PROVIDED DATA:
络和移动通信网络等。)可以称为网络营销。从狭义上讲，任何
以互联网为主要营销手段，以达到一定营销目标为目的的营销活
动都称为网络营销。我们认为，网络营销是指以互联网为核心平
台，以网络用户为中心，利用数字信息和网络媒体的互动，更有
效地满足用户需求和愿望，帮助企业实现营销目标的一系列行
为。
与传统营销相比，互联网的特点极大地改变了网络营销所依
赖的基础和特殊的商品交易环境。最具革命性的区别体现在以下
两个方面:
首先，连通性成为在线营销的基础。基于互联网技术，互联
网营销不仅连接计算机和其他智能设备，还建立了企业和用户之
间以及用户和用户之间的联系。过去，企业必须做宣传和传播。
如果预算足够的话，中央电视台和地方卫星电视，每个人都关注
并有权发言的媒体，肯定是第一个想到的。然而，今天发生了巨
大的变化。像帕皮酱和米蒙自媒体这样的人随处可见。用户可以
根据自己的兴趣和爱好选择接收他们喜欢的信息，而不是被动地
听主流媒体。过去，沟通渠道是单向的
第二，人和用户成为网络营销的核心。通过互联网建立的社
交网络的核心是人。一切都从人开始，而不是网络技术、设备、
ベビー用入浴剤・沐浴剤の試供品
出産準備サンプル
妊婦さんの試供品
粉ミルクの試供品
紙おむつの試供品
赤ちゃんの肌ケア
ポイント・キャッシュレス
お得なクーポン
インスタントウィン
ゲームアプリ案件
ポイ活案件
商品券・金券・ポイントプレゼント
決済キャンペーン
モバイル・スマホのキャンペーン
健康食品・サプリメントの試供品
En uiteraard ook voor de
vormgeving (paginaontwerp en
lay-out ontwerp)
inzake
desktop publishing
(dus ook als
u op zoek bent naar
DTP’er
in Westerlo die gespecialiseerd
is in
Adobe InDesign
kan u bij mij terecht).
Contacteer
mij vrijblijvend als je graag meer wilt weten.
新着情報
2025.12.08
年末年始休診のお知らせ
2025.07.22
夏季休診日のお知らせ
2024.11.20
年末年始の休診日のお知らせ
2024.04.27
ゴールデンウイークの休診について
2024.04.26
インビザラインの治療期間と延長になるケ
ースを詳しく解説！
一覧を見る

ACTIVITY: The answer must consist of all the entries, copied exactly.

TASK RESULT:
络和移动通信网络等。)可以称为网络营销。从狭义上讲，任何
以互联网为主要营销手段，以达到一定营销目标为目的的营销活
动都称为网络营销。我们认为，网络营销是指以互联网为核心平
台，以网络用户为中心，利用数字信息和网络媒体的互动，更有
效地满足用户需求和愿望，帮助企业实现营销目标的一系列行
为。
与传统营销相比，互联网的特点极大地改变了网络营销所依
赖的基础和特殊的商品交易环境。最具革命性的区别体现在以下
两个方面:
首先，连通性成为在线营销的基础。基于互联网技术，互联
网营销不仅连接计算机和其他智能设备，还建立了企业和用户之
间以及用户和用户之间的联系。过去，企业必须做宣传和传播。
如果预算足够的话，中央电视台和地方卫星电视，每个人都关注
并有权发言的媒体，肯定是第一个想到的。然而，今天发生了巨
大的变化。像帕皮酱和米蒙自媒体这样的人随处可见。用户可以
根据自己的兴趣和爱好选择接收他们喜欢的信息，而不是被动地
听主流媒体。过去，沟通渠道是单向的
第二，人和用户成为网络营销的核心。通过互联网建立的社
交网络的核心是人。一切都从人开始，而不是网络技术、设备、
ベビー用入浴剤・沐浴剤の試供品
出産準備サンプル
妊婦さんの試供品
粉ミルクの試供品
紙おむつの試供品
赤ちゃんの肌ケア
ポイント・キャッシュレス
お得なクーポン
インスタントウィン
ゲームアプリ案件
ポイ活案件
商品券・金券・ポイントプレゼント
決済キャンペーン
モバイル・スマホのキャンペーン
健康食品・サプリメントの試供品
En uiteraard ook voor de
vormgeving (paginaontwerp en
lay-out ontwerp)
inzake
desktop publishing
(dus ook als
u op zoek bent naar
DTP’er
in Westerlo die gespecialiseerd
is in
Adobe InDesign
kan u bij mij terecht).
Contacteer
mij vrijblijvend als je graag meer wilt weten.
新着情報
2025.12.08
年末年始休診のお知らせ
2025.07.22
夏季休診日のお知らせ
2024.11.20
年末年始の休診日のお知らせ
2024.04.27
ゴールデンウイークの休診について
2024.04.26
インビザラインの治療期間と延長になるケ
ースを詳しく解説！
一覧を見る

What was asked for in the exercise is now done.